I close my eyes for just a moment at the thought, rest the back of my head against the building. Because whether we were meant to be like this or not, we can’t be. Not now, not ever again.

“Chloe.” It’s a whisper, a plea, maybe even a command considering how my body responds to him. Heart racing, nipples peaking, thighs aching.

“Ethan.”

He leans forward and I know he’s going to kiss me. I can see it in his eyes, feel it in the sudden tension sweeping through him. And I want him to. I really want him to. Except … except there’s so much shit between us and if I kiss him now everything will just come rushing back. Come tumbling down.

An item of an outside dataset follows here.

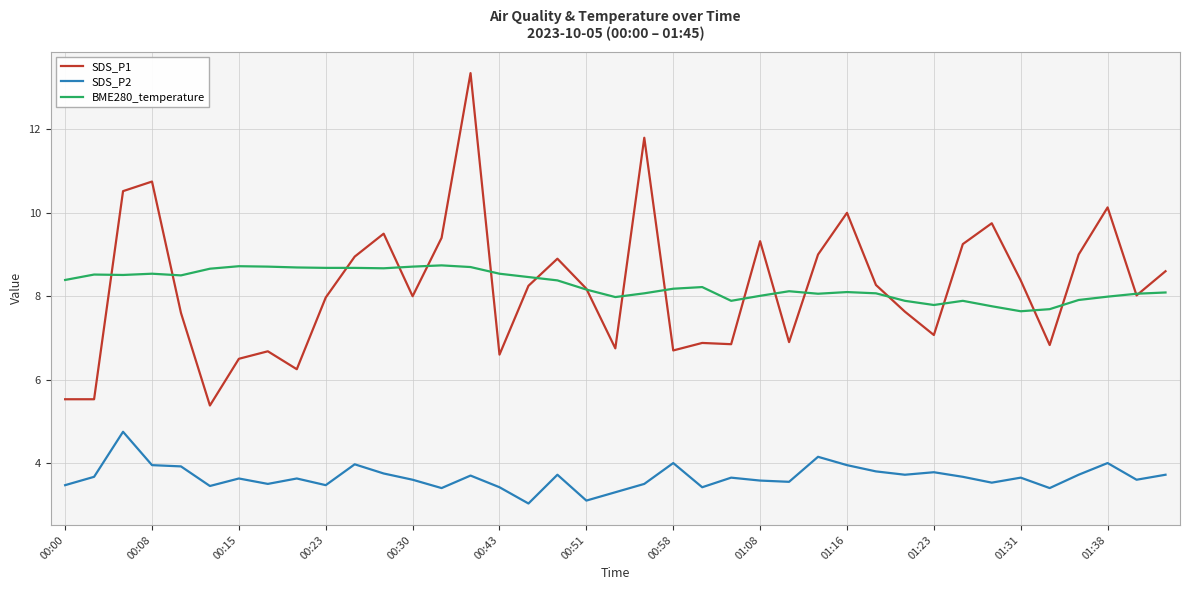

True or false: SDS_P2 and SDS_P1 cross at least once.

False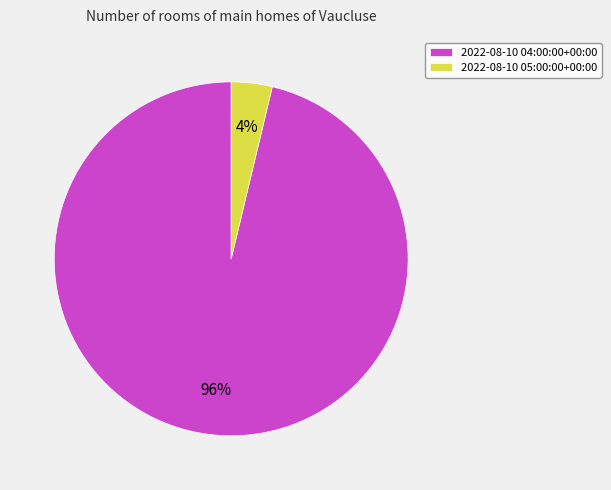

Rank the categories by value from lowest to highest.

2022-08-10 05:00:00+00:00, 2022-08-10 04:00:00+00:00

I’m not sure where I get the strength from, but I bring my hand to his face. Press two fingers against his lips.

This time, Ethan’s the one who closes his eyes, and though he tries to hide it I can see the pain etched on his face as he turns his head away and rests his forehead on the wall next to me. He takes one deep, shuddering breath and then another and another, before straightening up. Stepping away.